■ **MATERIAL SUPPLIED**
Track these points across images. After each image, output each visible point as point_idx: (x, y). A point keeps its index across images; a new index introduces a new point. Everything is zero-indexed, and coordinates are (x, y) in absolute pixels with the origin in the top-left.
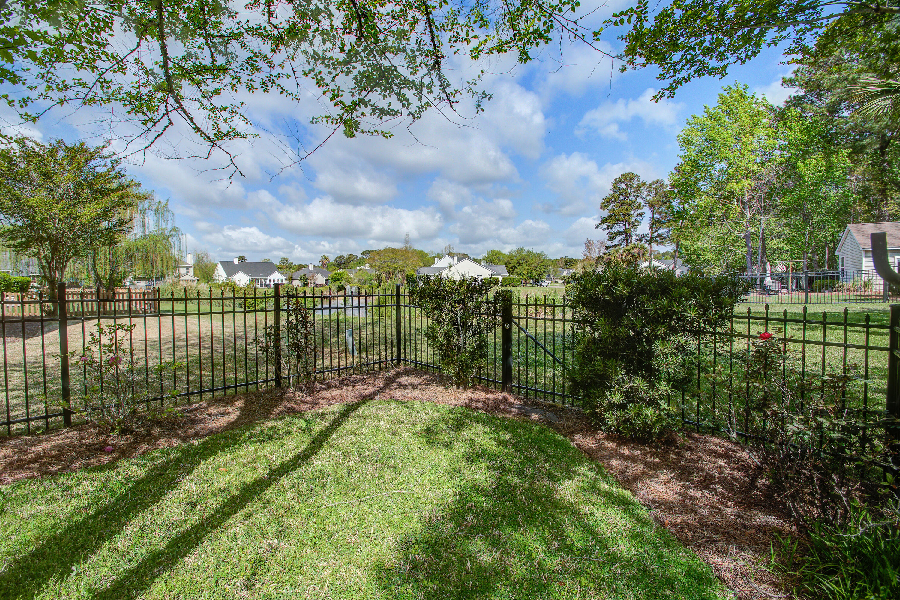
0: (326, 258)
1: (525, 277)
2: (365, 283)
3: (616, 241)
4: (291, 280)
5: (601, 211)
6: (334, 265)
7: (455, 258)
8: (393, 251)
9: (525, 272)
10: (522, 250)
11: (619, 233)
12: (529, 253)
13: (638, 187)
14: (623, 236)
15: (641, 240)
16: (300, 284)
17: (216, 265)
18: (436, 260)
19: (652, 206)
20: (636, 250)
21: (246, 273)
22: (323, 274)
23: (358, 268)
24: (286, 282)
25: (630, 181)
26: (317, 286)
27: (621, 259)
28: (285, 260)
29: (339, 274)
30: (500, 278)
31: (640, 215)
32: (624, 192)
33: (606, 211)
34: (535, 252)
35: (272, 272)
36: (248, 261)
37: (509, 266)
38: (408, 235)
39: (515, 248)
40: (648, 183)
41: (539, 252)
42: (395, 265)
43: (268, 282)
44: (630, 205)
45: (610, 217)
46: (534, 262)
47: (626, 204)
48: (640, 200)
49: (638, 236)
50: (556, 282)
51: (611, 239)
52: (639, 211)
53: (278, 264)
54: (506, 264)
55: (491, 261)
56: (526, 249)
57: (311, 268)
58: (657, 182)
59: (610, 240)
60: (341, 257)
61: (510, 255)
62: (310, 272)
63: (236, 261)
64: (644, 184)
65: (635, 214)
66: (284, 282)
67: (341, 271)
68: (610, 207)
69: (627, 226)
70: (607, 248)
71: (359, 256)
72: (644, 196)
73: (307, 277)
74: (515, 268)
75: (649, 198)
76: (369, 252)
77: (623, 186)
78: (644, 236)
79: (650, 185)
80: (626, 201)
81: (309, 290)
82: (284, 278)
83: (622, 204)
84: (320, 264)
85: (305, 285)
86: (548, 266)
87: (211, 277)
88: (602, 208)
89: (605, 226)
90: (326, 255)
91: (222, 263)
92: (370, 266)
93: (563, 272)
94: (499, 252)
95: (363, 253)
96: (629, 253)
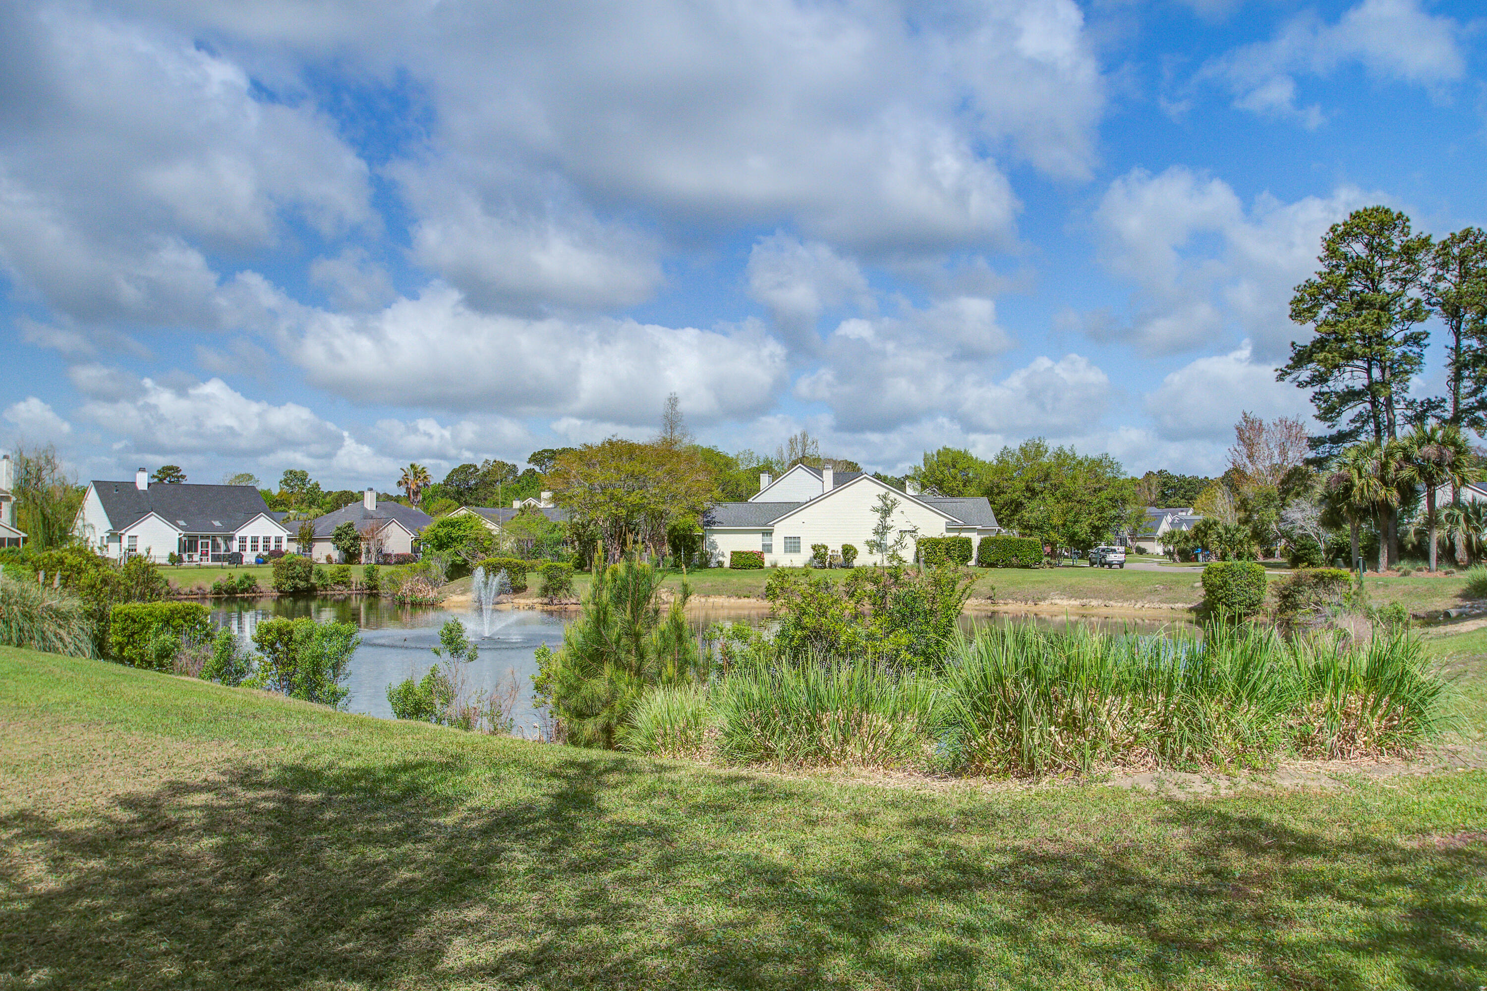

■ **WHAT YOU WILL DO**
Transcribe all of the data above word for word, and leave the pictures out of your answer.

■ **SOLUTION**
Track these points across images. After each image, output each visible point as point_idx: (x, y). A point keeps its index across images; a new index introduces a new point. Everything is zero-indexed, and coordinates are (x, y) in absolute pixels with the origin in the top-left.
0: (326, 258)
1: (525, 277)
2: (365, 283)
3: (616, 241)
4: (291, 280)
5: (601, 211)
6: (334, 265)
7: (455, 258)
8: (393, 251)
9: (525, 272)
10: (522, 250)
11: (619, 233)
12: (529, 253)
13: (638, 187)
14: (623, 236)
15: (641, 240)
16: (300, 284)
17: (216, 265)
18: (436, 260)
19: (652, 206)
20: (636, 250)
21: (246, 273)
22: (323, 274)
23: (358, 268)
24: (286, 282)
25: (630, 181)
26: (317, 286)
27: (621, 259)
28: (285, 260)
29: (339, 274)
30: (500, 278)
31: (640, 215)
32: (624, 192)
33: (606, 211)
34: (535, 252)
35: (272, 272)
36: (248, 261)
37: (509, 266)
38: (408, 235)
39: (515, 248)
40: (648, 183)
41: (539, 252)
42: (395, 265)
43: (268, 282)
44: (630, 205)
45: (610, 217)
46: (534, 262)
47: (626, 204)
48: (640, 200)
49: (638, 236)
50: (556, 282)
51: (611, 239)
52: (639, 211)
53: (278, 264)
54: (506, 264)
55: (491, 261)
56: (526, 249)
57: (311, 268)
58: (657, 182)
59: (610, 240)
60: (341, 257)
61: (510, 255)
62: (310, 272)
63: (236, 261)
64: (644, 184)
65: (635, 214)
66: (284, 282)
67: (341, 271)
68: (610, 207)
69: (627, 226)
70: (607, 248)
71: (359, 256)
72: (644, 196)
73: (307, 277)
74: (515, 268)
75: (649, 198)
76: (369, 252)
77: (623, 186)
78: (644, 236)
79: (650, 185)
80: (626, 201)
81: (309, 290)
82: (284, 278)
83: (622, 204)
84: (320, 264)
85: (305, 285)
86: (548, 266)
87: (211, 277)
88: (602, 208)
89: (605, 226)
90: (326, 255)
91: (222, 263)
92: (370, 266)
93: (563, 272)
94: (499, 252)
95: (363, 253)
96: (629, 253)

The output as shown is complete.